Reog Ponorogo indonesia
Ada beberapa versi cerita populer yang
berkembang di masyarakat tentang asal-usul Reog dan Warok. Di bawah ini adalah
salah satunya.
Menurut cerita, kelahiran kesenian Reog dimulai
pada tahun Saka 900, dilatarbelakangi kisah tentang perjalanan Prabu Kelana
Sewandana, Raja Kerajaan Bantarangin yang sedang mencari calon permaisurinya.
Bersama prajurit berkuda, dan patihnya yang setia, Bujangganong. Akhirnya gadis
pujaan hatinya telah ditemukan, Dewi Sanggalangit, putri Kediri. Namun
sang putri menetapkan syarat agar sang prabu menciptakan sebuah kesenian baru
terlebih dahulu sebelum dia menerima cinta sang raja. Maka dari situlah
terciptalah kesenian Reog. Bentuk Reog pun sebenarnya merupakan sebuah sindiran
yang maknanya bahwa sang raja (kepala harimau) sudah disetir atau sangat
dipengaruhi oleh permaisurinya (burung merak).
Alur cerita pementasan Reog yaitu Warok, kemudian Jatilan, Bujangganong, Kelana Sewandana, barulah Barongan atau Dadak Merak di bagian akhir. Ketika salah satu unsur di atas sedang beraksi, unsur lain ikut bergerak atau menari meski tidak menonjol. Reog modern biasanya dipentaskan dalam beberapa peristiwa seperti pernikahan, khitanan dan hari-hari besar nasional. Seni Reog Ponorogo terdiri daribeberapa rangkaian 2 sampai 3 tarian pembukaan. Tarian pertama biasanya dibawakan oleh 6-8 pria gagah berani dengan pakaian serba hitam, dengan muka dipoles warna merah. Para penari ini menggambarkan sosok singa yang pemberani. Berikutnya adalah tarian yang dibawakan oleh 6-8 gadis yang menaiki kuda. Pada Reog tradisionil, penari ini biasanya diperankan oleh penari laki-laki yang berpakaian wanita. Tarian ini dinamakan tari jaran kepang, yang harus dibedakan dengan seni tari lain yaitu tari kuda lumping. Tarian pembukaan lainnya jika ada biasanya berupa tarian oleh anak kecil yang membawakan adegan lucu.

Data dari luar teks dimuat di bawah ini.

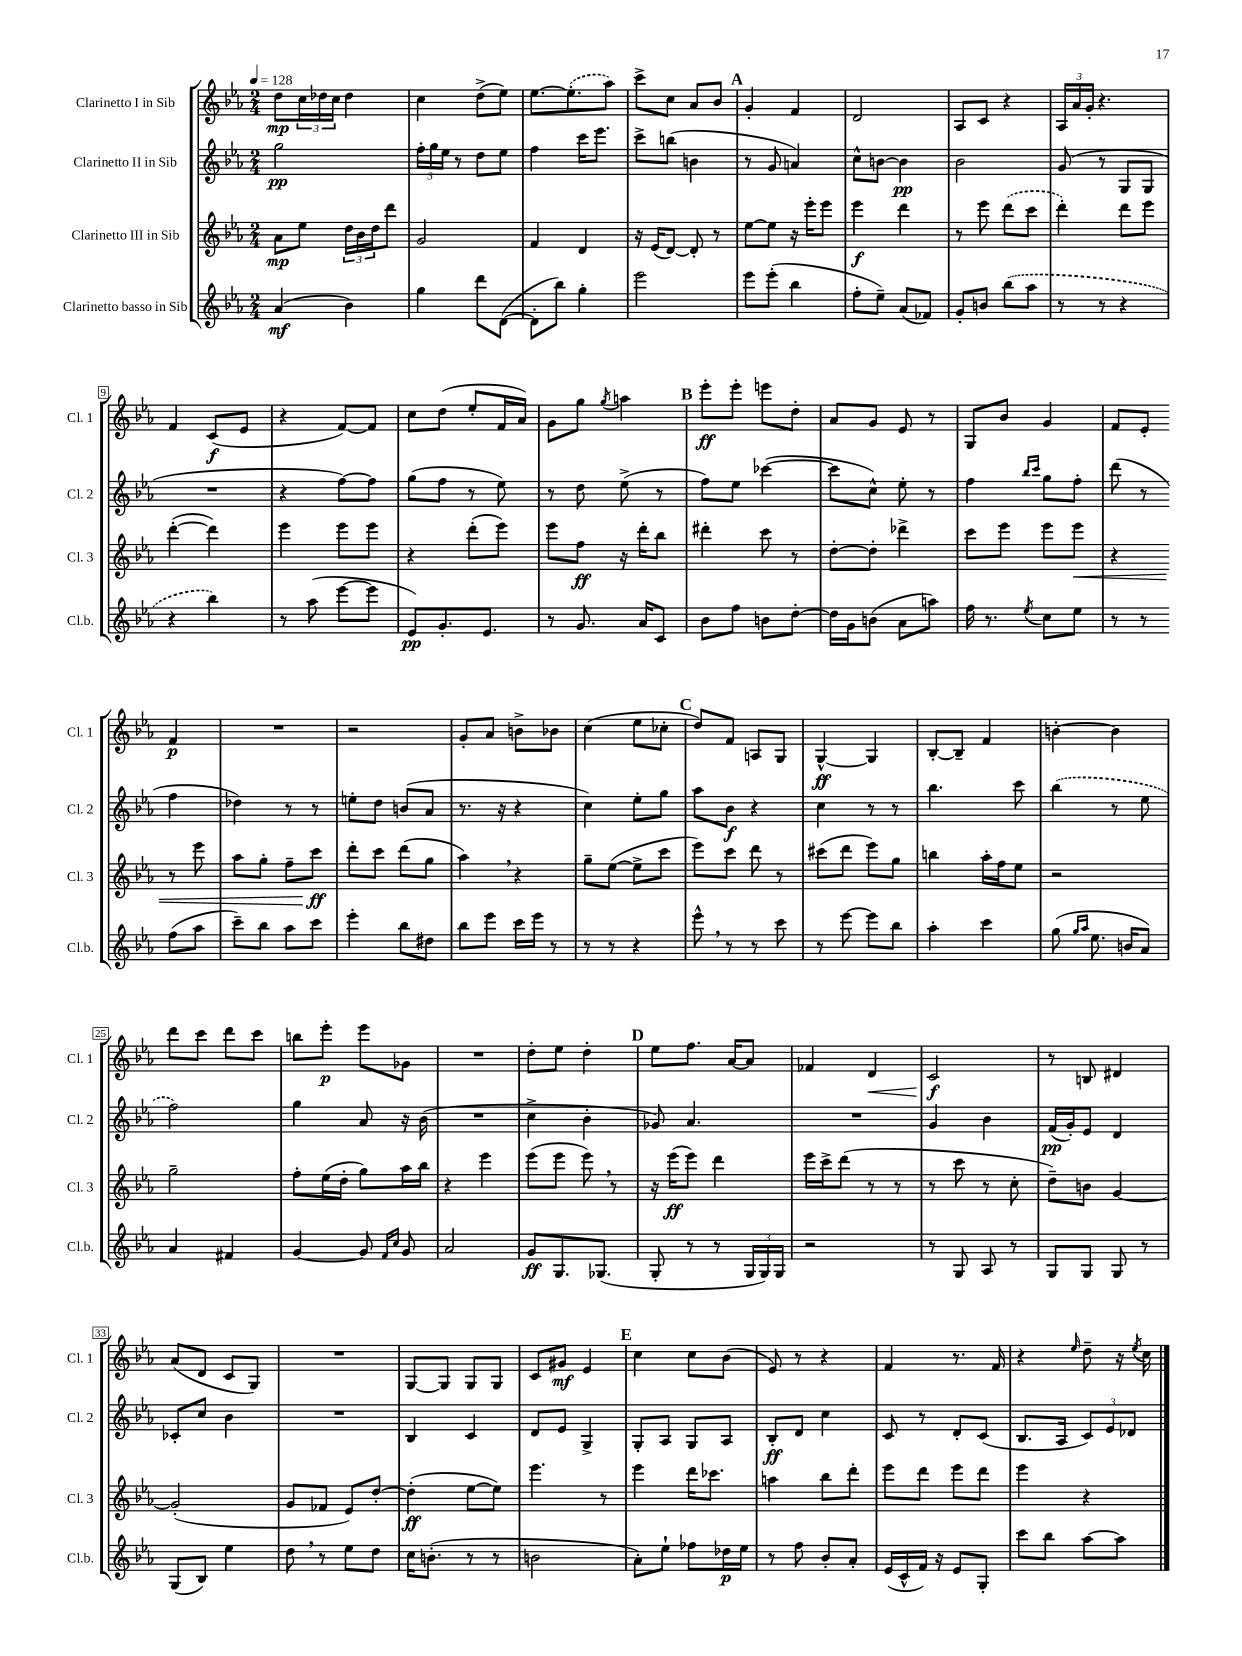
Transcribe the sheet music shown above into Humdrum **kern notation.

**kern	**kern	**kern	**kern
*staff4	*staff3	*staff2	*staff1
*clefG2	*clefG2	*clefG2	*clefG2
*k[b-e-a-]	*k[b-e-a-]	*k[b-e-a-]	*k[b-e-a-]
*M2/4	*M2/4	*M2/4	*M2/4
*MM128	*MM128	*MM128	*MM128
(4a-	8a-	2gg	8dd
.	8ee-	.	24cc
.	.	.	24dd-
.	.	.	24cc
4b-)	24dd	.	4dd-
.	24b-	.	.
.	24dd	.	.
.	8ddd	.	.
=	=	=	=
4gg	2g	24ff'	4cc
.	.	24gg	.
.	.	24ee-	.
.	.	8r	.
8ddd	.	8dd	(8dd^
([8d	.	8ee-	8ee-)
=	=	=	=
8d']	4f	4ff	[8.ee-
8bb-)	.	.	.
.	.	.	(8.ee-']
4gg'	4d	16ccc	.
.	.	8.eee-	.
.	.	.	8aa-)
=	=	=	=
2eee-	16r	8ccc^	8ccc^
.	(16e-	.	.
.	[8d)	(8bb	8cc
.	8d']	4b	8a-
.	8r	.	8b-
=	=	=	=
8eee-	[8ee-	8r	4g'
(8eee-'	8ee-]	8g	.
4bb-	16r	4a)	4f
.	16eee-'	.	.
.	8eee-	.	.
=	=	=	=
8ff'	4eee-	8cc^^	2d
8ee-~)	.	[8b	.
(8a-	4ddd	4b]	.
8f-)	.	.	.
=	=	=	=
8g'	8r	2b-	8A-
8b	8eee-	.	8c
(8bb-	(8ddd	.	4r
8aa-	8ccc	.	.
=	=	=	=
8r	4ddd')	(8g	24A-
.	.	.	24a-
.	.	.	24g'
8r	.	8r	4.r
4r	8ddd	8G	.
.	8eee-	8G	.
=	=	=	=
4r	([4ddd'	2r	4f
4bb-)	4ddd])	.	(8c
.	.	.	8e-
=	=	=	=
8r	4eee-	4r	4r
(8aa-	.	.	.
[8eee-	8eee-	[8ff)	[8f)
8eee-]	8eee-	8ff]	8f]
=	=	=	=
8e-)	4r	(8gg	8cc
8.g'	.	8ff	(8dd
.	(8ddd'	8r	8ee-'
8.e-	.	.	.
.	8eee-)	8ee-)	16f
.	.	.	16a-)
=	=	=	=
8r	8eee-	8r	8g
8.g	8ff	8dd	8gg
.	.	.	8qgg
.	16r	(8ee-^	4aa
16a-	16ddd'	.	.
8c	8bb-	8r	.
=	=	=	=
8b-	4ddd#'	8ff)	8eee-'
8ff	.	8ee-	8eee-'
8b	8ccc	([4ccc-	8eee
[8dd'	8r	.	8dd'
=	=	=	=
16dd]	[8dd'	8ccc-]	8a-
16g	.	.	.
(8b	8dd']	8cc^^)	8g
8a-	4ddd-^	8ee-'	8e-
8aa)	.	8r	8r
=	=	=	=
16ff	8ccc	4ff	8G
8.r	.	.	.
.	8eee-	.	8b-
.	.	16qqbb-	.
8qee-	.	16qqccc	.
8cc	8eee-	8gg	4g
8ee-	8eee-	8ff'	.
=	=	=	=
8r	4r	(8ddd	8f
8r	.	8r	8e-'
(8ff	8r	4ff	4f
8aa-	8eee-	.	.
=	=	=	=
8ccc~)	8aa-	4dd-)	2r
8bb-	8gg'	.	.
8aa-	8ff~	8r	.
8ccc	8ccc	8r	.
=	=	=	=
4eee-'	8ddd'	8ee'	2r
.	8ccc	8dd	.
8bb-	(8ddd	(8b	.
8dd#	8gg	8a-	.
=	=	=	=
8bb-	4aa-)	8.r	8g'
8eee-	.	.	8a-
.	.	16r	.
16ccc	4r	4r	8b^
16eee-	.	.	.
8r	.	.	8b-
=	=	=	=
8r	8gg~	4cc)	(4cc
8r	([8ee-	.	.
4r	8ee-^]	8ee-'	8ee-
.	8ccc	8gg	8cc-'
=	=	=	=
8eee-^^	8eee-)	8aa-	8dd)
8r	8ccc	8b-	8f
8r	8ddd	4r	8A
8ccc	8r	.	8G
=	=	=	=
8r	(8ccc#	4cc	[4G^^
[8eee-	8ddd	.	.
8eee-]	8eee-)	8r	4G]
8bb-	8gg	8r	.
=	=	=	=
4aa-'	4bb	4.bb-	[8B-'
.	.	.	8B-~]
4ccc	16aa-'	.	4f
.	16ff	.	.
.	8ee-	8ccc	.
=	=	=	=
(8gg	2r	(4bb-	[4b'
16qqgg	.	.	.
16qqaa-	.	.	.
8.ee-	.	.	.
.	.	8r	4b]
16b	.	.	.
8a-)	.	8ee-	.
=	=	=	=
4a-	2gg~	2ff)	8ddd
.	.	.	8ccc
4f#	.	.	8ddd
.	.	.	8ccc
=	=	=	=
[4g	8ff'	4gg	8bb
.	(16ee-	.	8eee-'
.	16dd'	.	.
8g]	8gg)	8a-	8eee-
16qqf	.	.	.
16qqcc	.	.	.
8g	16aa-	16r	8g-
.	16bb-	(16b-	.
=	=	=	=
2a-	4r	2r	2r
.	4eee-	.	.
=	=	=	=
8g	(8eee-	4cc^	8dd'
8.G	8eee-	.	8ee-
.	8eee-)	4b-'	4dd'
(8.G-	.	.	.
.	8r	.	.
=	=	=	=
8G'	16r	8g-)	8ee-
.	(16eee-	.	.
8r	8eee-)	4.a-	8.ff
8r	4ddd	.	.
.	.	.	[16a-
24G	.	.	8a-]
24G)	.	.	.
24G	.	.	.
=	=	=	=
2r	16eee-	2r	4f-
.	16ccc^	.	.
.	(8ddd	.	.
.	8r	.	4d
.	8r	.	.
=	=	=	=
8r	8r	4g	2c
8G	8ccc	.	.
8A-	8r	4b-	.
8r	8cc'	.	.
=	=	=	=
8G	8dd~)	(16f	8r
.	.	16g')	.
8G	8b	8e-	8B
8G	[4g	4d	4d#
8r	.	.	.
=	=	=	=
(8G	(2g']	8c-'	(8a-
8B-)	.	8cc	8d
4ee-	.	4b-	8c
.	.	.	8G)
=	=	=	=
8dd	8g	2r	2r
8r	8f-	.	.
8ee-	8e-)	.	.
8dd	[8dd'	.	.
=	=	=	=
16cc	(4dd']	4B-	[8G
(8.b'	.	.	.
.	.	.	8G]
8r	[8ee-	4c	8G
8r	8ee-])	.	8G
=	=	=	=
2b	4.eee-	8d	8c
.	.	8e-	8g#
.	.	4G^	4e-
.	8r	.	.
=	=	=	=
8a-')	4eee-	8G'	4cc
8ee-`	.	8A-	.
8ff-	16ddd	8G	8cc
.	8.ccc-	.	.
16dd-	.	8A-	(8b-
16ee-	.	.	.
=	=	=	=
8r	4aa	8B-'	8e-)
8ff	.	8d	8r
8b-'	8bb-	4cc	4r
8a-'	8ddd'	.	.
=	=	=	=
(16e-	8eee-	8c	4f
16c^^	.	.	.
16f)	8ddd	8r	.
16r	.	.	.
8e-	8eee-	8d'	8.r
8G'	8ddd	(8c	.
.	.	.	16f
=	=	=	=
8ccc	4eee-	8.B-	4r
8bb-	.	.	.
.	.	16A-	.
.	.	.	16qqee-
[8aa-	4r	12c)	8dd~
.	.	12e-	.
8aa-]	.	.	16r
.	.	12d-	.
.	.	.	8qee-
.	.	.	16cc
==	==	==	==
*-	*-	*-	*-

Biasanya satu group dalam pertunjukan Reog
terdiri dari seorang Warok Tua, sejumlah warok muda, pembarong, penari Bujang
Ganong, dan Prabu Kelono Suwandono. Jumlahnya berkisar antara 20 hingga 30-an
orang, peran sentral berada pada tangan warok dan pembarongnya. Tulisan Reog
sendiri asalnya dari Reyog, yang huruf - hurufnya mewakili sebuah huruf depan
kata-kata dalam tembang macapat Pocung yang berbunyi : rasa kidung/ingwang
sukma adiluhung/Yang Widhi/olah kridaning Gusti/gelar gulung kersaning Kang
Maha Kuasa.
Penggantian Reyog menjadi Reog yang disebutkan
untuk "kepentingan pembangunan" - saat itu sempat menimbulkan
polemik. Bupati Ponorogo Markum Singodimejo yang mencetuskan nama Reog (Resik,
Endah, Omber, Girang gemirang) tetap mempertahankannya sebagai slogan resmi
Kabupaten Ponorogo.
Setelah tarian pembukaan selesai, baru ditampilkan adegan inti yang isinya bergantung kondisi dimana seni Reog ditampilkan. Jika berhubungan dengan pernikahan maka yang ditampilkan adalah adegan percintaan. Untuk hajatan khitanan atau sunatan, biasanya cerita pendekar. Adegan dalam seni Reog biasanya tidak mengikuti skenario yang tersusun rapi. Disini selalu ada interaksi antara pemain dan dalang (biasanya pemimpin rombongan) dan kadang-kadang dengan penonton. Terkadang seorang pemain yang sedang pentas dapat digantikan oleh pemain lain bila pemain tersebut kelelahan. Yang lebih dipentingkan dalam pementasan seni Reog adalah memberikan kepuasan kepada penontonnya.
Adegan terakhir adalah singa barong, dimana pelaku memakai topeng berbentuk kepala singa dengan mahkota yang terbuat dari bulu burung merak. Berat topeng ini bisa mencapai 50-60 kg. Topeng yang berat ini dibawa oleh penarinya dengan gigi. Kemampuan untuk membawakan topeng ini selain diperoleh dengan latihan yang berat, juga dipercaya diproleh dengan latihan spiritual seperti puasa dan tapa.